Hundreds of ‘unsafe’ fridges still on sale – Which?

More than a hundred plastic-backed fridges, freezers and fridge-freezers are still being sold by the UK’s biggest electronics retailers despite evidence that this type of backing poses a fire risk, a Which? Investigation has found.

Tests by the consumer campaigner have found that the plastic backing used on fridges and freezers can be extremely flammable and, in the event of a fire in your home, can dramatically accelerate the spread of flames.

The London Fire Brigade and Electrical Safety First have also warned about the dangers of flammable plastic backing and an electrical fire expert stated in a report for the Grenfell Tower Inquiry that plastic casing is combustible and will contribute to the spread of a fire.

It was claimed that the fire that devastated the Grenfell tower that killed 72 people began in a plastic-backed Hotpoint fridge-freezer, though Hotpoint parent firm Whirlpool has rejected those claims.

Which? said was the worst offender, displaying 173 plastic-backed models as of January 21 2019.

On that date, Argos was listing 137 plastic-backed products, Currys PC World had 56 and John Lewis and Partners had three, according to Which?

Grenfell Tower fire. Image credit:
Grenfell Tower fire: Hotpoint parent firm Whirlpool say that it is impossible to say how the fire started  

All four retailers said that they now have fewer plastic-backed products on their websites than they did on January 21. John Lewis said the products were listed as plastic in error and the descriptions had been corrected.

John Lewis said it hadn’t sold a plastic-backed refrigeration appliance since April 2018.

After being approached with the results, AO told Which? it would stop selling the models by July.
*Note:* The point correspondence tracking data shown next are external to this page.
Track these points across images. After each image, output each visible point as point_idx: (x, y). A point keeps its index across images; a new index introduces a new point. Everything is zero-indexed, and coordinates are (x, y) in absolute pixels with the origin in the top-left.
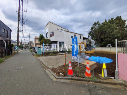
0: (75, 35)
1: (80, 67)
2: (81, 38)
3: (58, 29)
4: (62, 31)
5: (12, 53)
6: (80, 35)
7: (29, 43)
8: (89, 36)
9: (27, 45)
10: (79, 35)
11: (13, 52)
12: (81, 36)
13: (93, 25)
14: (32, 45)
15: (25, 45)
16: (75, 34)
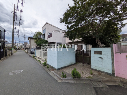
3: (55, 31)
4: (60, 33)
5: (6, 55)
7: (23, 44)
9: (21, 46)
11: (8, 54)
14: (27, 46)
15: (19, 46)
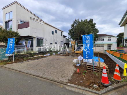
0: (56, 31)
1: (95, 71)
2: (61, 35)
3: (31, 18)
6: (61, 32)
10: (59, 31)
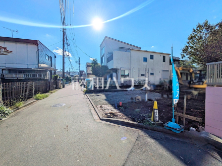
3: (120, 48)
8: (183, 56)
10: (160, 55)
12: (164, 57)
13: (194, 31)
16: (152, 54)
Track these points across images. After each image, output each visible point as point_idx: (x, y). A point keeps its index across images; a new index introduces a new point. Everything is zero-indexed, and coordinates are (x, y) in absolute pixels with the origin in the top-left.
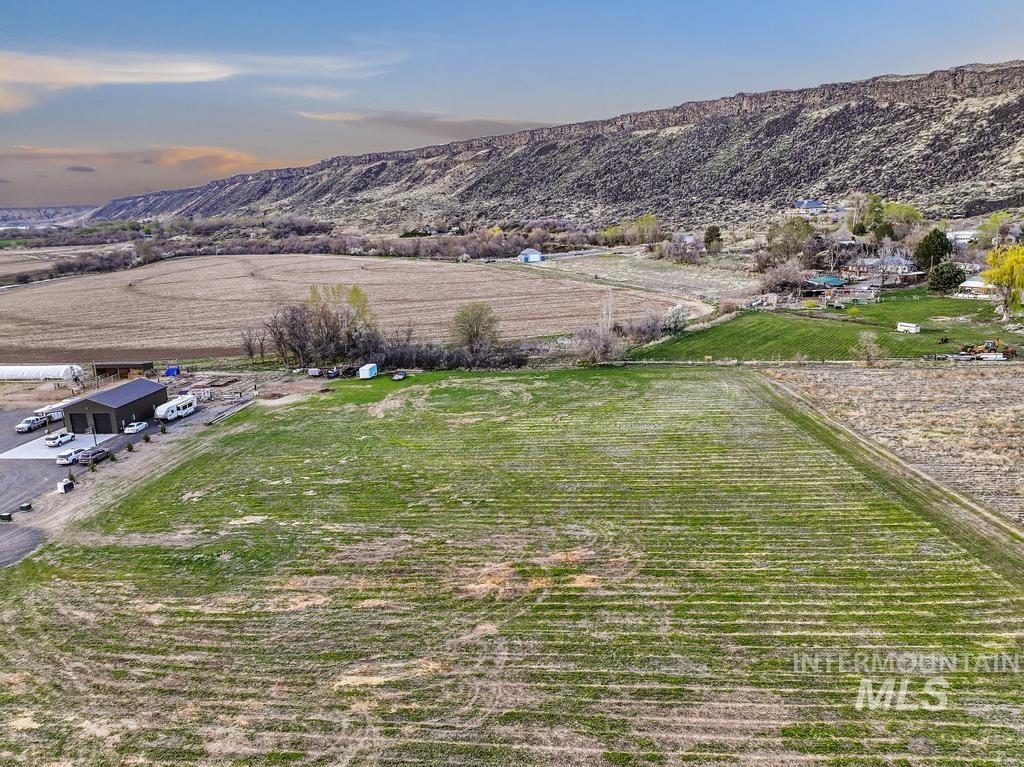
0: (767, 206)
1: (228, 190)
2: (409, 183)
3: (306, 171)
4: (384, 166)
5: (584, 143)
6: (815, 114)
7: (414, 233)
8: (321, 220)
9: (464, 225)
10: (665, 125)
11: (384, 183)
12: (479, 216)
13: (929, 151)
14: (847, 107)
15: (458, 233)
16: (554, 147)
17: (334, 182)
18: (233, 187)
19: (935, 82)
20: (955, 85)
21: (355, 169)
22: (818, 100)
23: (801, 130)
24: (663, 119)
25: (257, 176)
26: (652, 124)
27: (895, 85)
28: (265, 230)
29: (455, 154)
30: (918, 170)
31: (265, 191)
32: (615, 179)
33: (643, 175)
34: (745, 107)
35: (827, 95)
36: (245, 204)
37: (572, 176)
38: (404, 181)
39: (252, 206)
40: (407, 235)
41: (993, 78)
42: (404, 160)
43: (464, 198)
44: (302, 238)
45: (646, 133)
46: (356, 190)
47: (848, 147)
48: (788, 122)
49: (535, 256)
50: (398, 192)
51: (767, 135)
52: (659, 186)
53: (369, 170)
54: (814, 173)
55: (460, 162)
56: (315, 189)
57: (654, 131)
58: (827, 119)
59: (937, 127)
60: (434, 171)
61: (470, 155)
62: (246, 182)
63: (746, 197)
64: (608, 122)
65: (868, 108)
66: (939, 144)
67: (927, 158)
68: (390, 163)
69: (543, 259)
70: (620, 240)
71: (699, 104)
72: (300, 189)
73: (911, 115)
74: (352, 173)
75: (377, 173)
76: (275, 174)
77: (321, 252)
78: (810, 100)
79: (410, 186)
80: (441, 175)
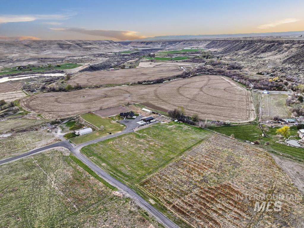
1: (236, 44)
2: (277, 52)
3: (256, 42)
11: (271, 51)
21: (266, 45)
25: (244, 41)
31: (243, 47)
38: (276, 51)
42: (280, 43)
43: (284, 62)
46: (263, 52)
50: (272, 55)
53: (269, 46)
55: (294, 47)
56: (255, 49)
60: (285, 49)
62: (241, 43)
68: (276, 44)
72: (252, 48)
74: (264, 46)
75: (271, 47)
76: (248, 42)
79: (277, 53)
80: (286, 51)
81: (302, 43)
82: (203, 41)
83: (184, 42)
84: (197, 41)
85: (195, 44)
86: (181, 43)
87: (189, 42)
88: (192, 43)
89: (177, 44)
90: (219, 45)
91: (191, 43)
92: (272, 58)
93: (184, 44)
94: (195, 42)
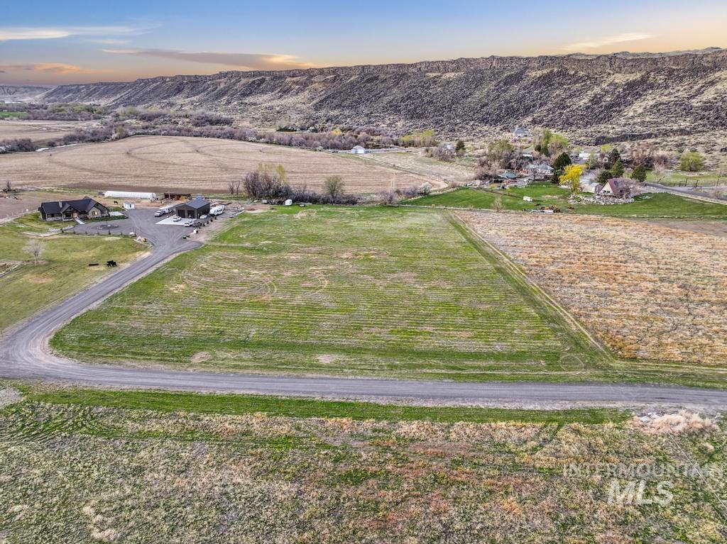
0: (498, 129)
1: (152, 87)
2: (280, 94)
3: (208, 78)
4: (263, 81)
5: (396, 78)
6: (533, 74)
7: (286, 129)
8: (224, 116)
9: (317, 126)
10: (446, 71)
11: (264, 92)
12: (327, 121)
13: (590, 104)
14: (552, 71)
15: (314, 131)
16: (376, 78)
17: (229, 88)
18: (155, 85)
19: (601, 62)
20: (611, 65)
21: (244, 81)
22: (536, 65)
23: (524, 83)
24: (444, 66)
25: (173, 79)
26: (438, 69)
27: (579, 61)
28: (188, 120)
29: (312, 76)
30: (582, 115)
31: (179, 90)
32: (413, 103)
33: (430, 102)
34: (494, 65)
35: (541, 62)
36: (165, 98)
37: (386, 99)
38: (277, 91)
39: (171, 100)
40: (281, 130)
41: (630, 64)
42: (277, 77)
43: (318, 107)
44: (215, 127)
45: (434, 75)
46: (244, 95)
47: (549, 96)
48: (517, 78)
49: (361, 150)
50: (273, 100)
51: (505, 84)
52: (439, 111)
53: (254, 82)
54: (527, 111)
55: (315, 82)
56: (215, 92)
57: (439, 74)
58: (539, 78)
59: (597, 90)
60: (297, 87)
61: (322, 78)
62: (165, 82)
63: (487, 122)
64: (412, 65)
65: (563, 74)
66: (596, 100)
67: (588, 108)
68: (267, 78)
69: (366, 152)
70: (411, 144)
71: (467, 60)
72: (204, 91)
73: (585, 81)
74: (242, 83)
75: (259, 85)
76: (186, 79)
77: (228, 138)
78: (532, 65)
80: (302, 90)
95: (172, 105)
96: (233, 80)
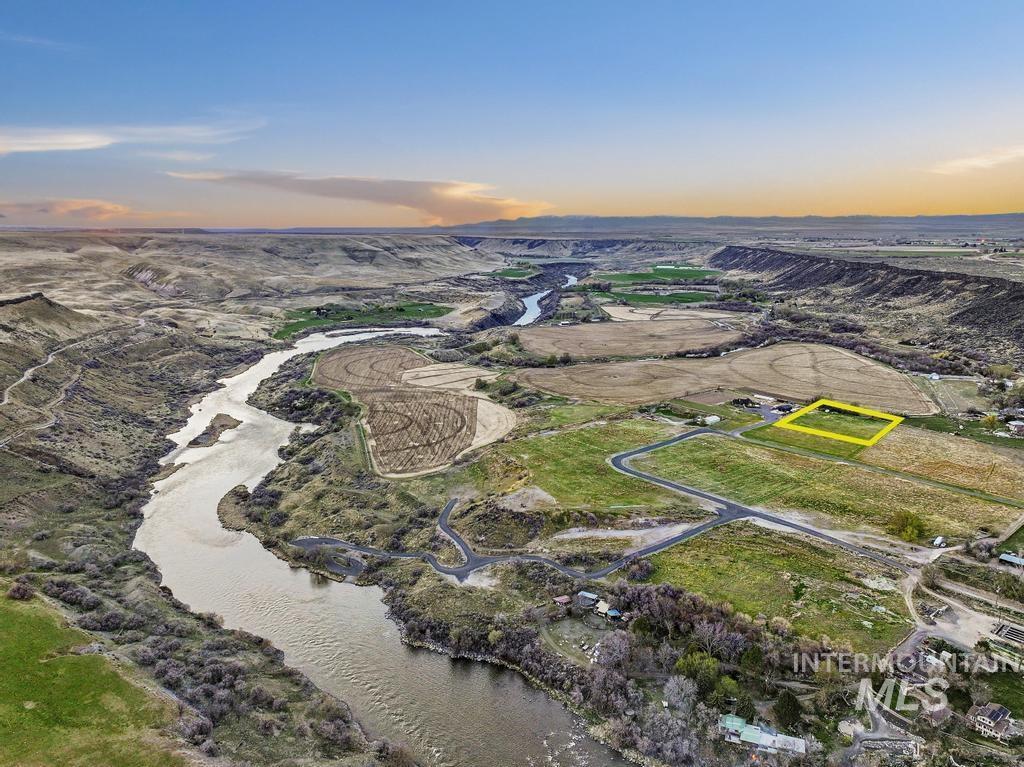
1: (815, 268)
2: (930, 297)
4: (920, 279)
7: (906, 343)
11: (915, 293)
18: (818, 266)
21: (901, 278)
29: (967, 283)
31: (838, 277)
36: (823, 284)
39: (828, 287)
40: (903, 343)
42: (935, 277)
43: (952, 321)
44: (847, 334)
46: (896, 294)
50: (920, 303)
53: (909, 281)
55: (967, 290)
56: (871, 285)
60: (949, 292)
61: (975, 286)
62: (829, 264)
68: (925, 278)
72: (862, 281)
75: (914, 284)
76: (848, 264)
79: (930, 300)
80: (951, 296)
81: (984, 283)
82: (692, 245)
83: (639, 244)
84: (675, 243)
85: (670, 251)
86: (631, 246)
87: (654, 244)
88: (663, 249)
89: (617, 250)
90: (754, 263)
91: (658, 249)
92: (923, 310)
93: (639, 249)
94: (669, 246)
95: (826, 294)
96: (891, 276)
Currys PC World and Argos did not commit to a date that the products would be removed from sale.

These plastic-backed fridges, freezers and fridge-freezers pass existing standards, but Which? has criticised the current product safety tests as not being fit for purpose.

The Government has committed to introduce stricter standards that require the backing of all fridges, freezers and fridge-freezers to be made of material that meets a higher standard of flame retardance, but it is unclear exactly when these will be introduced. The details are vague too.

Which? said positive steps have been taken by many manufacturers to redevelop their products ahead of the new regulations, and urged the rest to do so immediately.

It also urged retailers to stop selling plastic-backed appliances immediately due to the safety risk.

Alex Neill, managing director of Which? home and product services, said: “We’ve repeatedly asked manufacturers and retailers to stop making and selling these potentially unsafe products, which could put people’s lives at risk. It’s a big win for consumers that some manufacturers and retailers have acted, but some are still dragging their feet.

“Responsible retailers need to put the safety of their customers first. They need to take immediate action to remove these products from sale, rather than allowing products to enter people’s homes that could pose a fire risk for many years to come.”

A number of appliance firms have already stopped manufacturing plastic-backed fridge-freezers

An AO spokesperson said: “Currently, 9.5% (as of February 7) of the fridges, fridge-freezers and freezers that we sell are plastic-backed and these all meet the current legal safety standard. In line with customer demand, we are working with our suppliers to phase these out and only offer metal-backed fridges which we expect to complete by July this year.

“Over the last four months, together with manufacturers, we have more than halved the number of plastic backed fridges in our range. In the meantime, we are constantly updating our website with information about the backing material of fridges so that customers are able to make an informed choice when buying from us.”

A Currys PC World spokesperson said: “As of today, (February 5), we have a total range of 733 refrigerators (fridges, freezers and fridge freezers). Of this, 16 have plastic backs (15 fridges, 1 freezer and no fridge freezers). This is 2.1% of the total range. All 16 are end-of-line ranges. These products comply with the applicable safety standards. All of our new own-brand range of fridges are metal-backed. As we’ve stated previously, the safety of a fridge depends on far more than simply what backing material has been used.”

An Argos spokesperson said: “As we have made clear to Which?, we offer a small range of plastic-backed lines and the vast majority are metal-backed. Some of these were incorrectly labeled as plastic and we are updating our website to make sure this is clear for customers.”

A John Lewis and Partners spokesperson said: “Ahead of the upcoming changes to safety standards, we have not sold any plastic-backed fridges since April. With regards to the Smeg models, these are in fact metal-backed and we have now corrected the online product description. The Fisher & Paykel model was listed in error and has now been removed from our website.”